In the listing below, find the line that contains "你过年最喜欢看什么电视节目，为什么?" and the line that contains "Пластинчатый щиток TPU, носок и защита голени". Quote both and every line between them, exactly, and nothing more.

RECORDS SUPPLIED →
########

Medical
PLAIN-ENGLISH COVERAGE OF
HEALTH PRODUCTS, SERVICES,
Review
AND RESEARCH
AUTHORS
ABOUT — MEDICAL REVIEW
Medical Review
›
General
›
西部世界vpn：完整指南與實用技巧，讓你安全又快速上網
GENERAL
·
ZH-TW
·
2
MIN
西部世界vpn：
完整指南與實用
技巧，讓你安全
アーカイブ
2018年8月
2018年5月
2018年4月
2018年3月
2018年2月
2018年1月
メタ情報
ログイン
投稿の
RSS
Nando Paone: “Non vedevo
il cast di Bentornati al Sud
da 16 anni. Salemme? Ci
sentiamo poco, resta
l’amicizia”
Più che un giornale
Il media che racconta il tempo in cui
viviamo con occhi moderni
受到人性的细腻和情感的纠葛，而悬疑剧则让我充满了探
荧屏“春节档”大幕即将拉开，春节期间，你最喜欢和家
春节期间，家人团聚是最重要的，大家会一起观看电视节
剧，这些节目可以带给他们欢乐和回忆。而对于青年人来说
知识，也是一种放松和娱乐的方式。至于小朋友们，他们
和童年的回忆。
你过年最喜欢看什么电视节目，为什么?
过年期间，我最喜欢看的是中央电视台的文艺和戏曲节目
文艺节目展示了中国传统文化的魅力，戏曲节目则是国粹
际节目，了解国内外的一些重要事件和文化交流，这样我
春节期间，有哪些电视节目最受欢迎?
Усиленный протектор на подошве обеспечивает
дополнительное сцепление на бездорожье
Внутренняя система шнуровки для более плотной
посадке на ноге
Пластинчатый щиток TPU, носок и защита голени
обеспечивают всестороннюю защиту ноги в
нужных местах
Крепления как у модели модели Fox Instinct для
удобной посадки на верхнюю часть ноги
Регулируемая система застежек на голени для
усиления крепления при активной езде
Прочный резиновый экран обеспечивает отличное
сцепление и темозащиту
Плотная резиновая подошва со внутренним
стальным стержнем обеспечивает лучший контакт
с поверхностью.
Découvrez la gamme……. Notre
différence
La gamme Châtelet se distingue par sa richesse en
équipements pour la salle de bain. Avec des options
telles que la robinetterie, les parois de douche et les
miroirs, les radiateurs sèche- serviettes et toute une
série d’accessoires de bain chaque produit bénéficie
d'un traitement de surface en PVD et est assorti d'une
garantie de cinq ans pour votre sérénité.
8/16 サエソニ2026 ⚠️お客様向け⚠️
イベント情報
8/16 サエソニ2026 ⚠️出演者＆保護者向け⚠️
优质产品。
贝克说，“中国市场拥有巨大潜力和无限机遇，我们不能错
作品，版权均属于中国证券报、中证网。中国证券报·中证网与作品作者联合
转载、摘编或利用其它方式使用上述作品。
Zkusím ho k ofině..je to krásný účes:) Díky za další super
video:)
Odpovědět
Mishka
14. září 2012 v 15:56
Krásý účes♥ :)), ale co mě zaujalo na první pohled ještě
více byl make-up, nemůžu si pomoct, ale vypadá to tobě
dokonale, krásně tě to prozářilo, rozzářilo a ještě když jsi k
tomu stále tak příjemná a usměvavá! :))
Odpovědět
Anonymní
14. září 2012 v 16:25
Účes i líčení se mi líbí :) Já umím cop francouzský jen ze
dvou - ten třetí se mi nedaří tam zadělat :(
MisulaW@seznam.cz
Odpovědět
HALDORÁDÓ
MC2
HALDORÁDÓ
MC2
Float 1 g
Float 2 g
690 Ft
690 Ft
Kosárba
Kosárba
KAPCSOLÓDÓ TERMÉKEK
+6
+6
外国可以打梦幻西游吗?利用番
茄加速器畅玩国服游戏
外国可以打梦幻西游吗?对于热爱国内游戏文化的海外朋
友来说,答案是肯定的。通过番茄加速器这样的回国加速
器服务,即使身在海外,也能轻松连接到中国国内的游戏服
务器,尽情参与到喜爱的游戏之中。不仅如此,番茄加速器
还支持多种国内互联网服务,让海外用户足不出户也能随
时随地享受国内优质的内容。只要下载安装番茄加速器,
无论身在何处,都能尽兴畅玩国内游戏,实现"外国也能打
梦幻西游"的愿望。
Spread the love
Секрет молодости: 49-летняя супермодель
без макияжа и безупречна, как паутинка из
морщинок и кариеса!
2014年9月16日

########

SOLUTION →
你过年最喜欢看什么电视节目，为什么?
过年期间，我最喜欢看的是中央电视台的文艺和戏曲节目
文艺节目展示了中国传统文化的魅力，戏曲节目则是国粹
际节目，了解国内外的一些重要事件和文化交流，这样我
春节期间，有哪些电视节目最受欢迎?
Усиленный протектор на подошве обеспечивает
дополнительное сцепление на бездорожье
Внутренняя система шнуровки для более плотной
посадке на ноге
Пластинчатый щиток TPU, носок и защита голени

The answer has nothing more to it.